GTM might be dead.

I’ve been watching some of my favorite marketers wrestle with this over the last six months. The data keeps getting tougher. Channels that used to work don’t. CAC keeps climbing. Attention is harder to earn and even harder to keep.

There was a time when you could pay your way to the top of a Google search. Painful, sure. But predictable. That door feels mostly closed now.

This week, Stephan Smith and I grabbed lunch with Paul Rios and another founder who wanted our take on an enterprise vibe-coding idea. At one point, Paul paused and said something that stuck with me.

“What if it’s not go-to-market anymore? What if it’s go-to-network?”

Or maybe even go-to-community. GTC.

When I look back at what we’ve actually been building, it doesn’t feel like a classic GTM motion at all. It’s been dinners. Small rooms. Introductions. Hosting things. Creating reasons for people to get off their laptops and into the same space. Only recently did it click that this might not be a side effect. It might be the engine.

So much is changing fast. AI. Roles. Timelines. Tools. But opportunity still seems to move the same way it always has. Through people. Through trust. Through being known.

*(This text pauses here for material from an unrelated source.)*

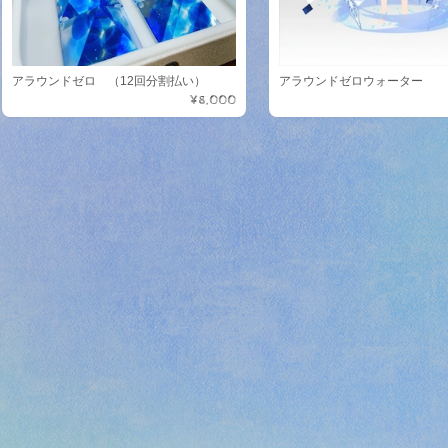
アラウンドゼロ （12回分割払い）
アラウンドゼロウォーター
¥8,000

Slack helps. LinkedIn helps. Zoom helps. But the moments that seem to matter most still happen in person, over time, with repeated collisions.

I keep coming back to this question.

If GTM isn’t first anymore, is it GTN?

Or maybe…GTC.

Revenue might be the thing that finally gets everyone to the table on community, not as a feel-good concept, but as the serious business advantage it is.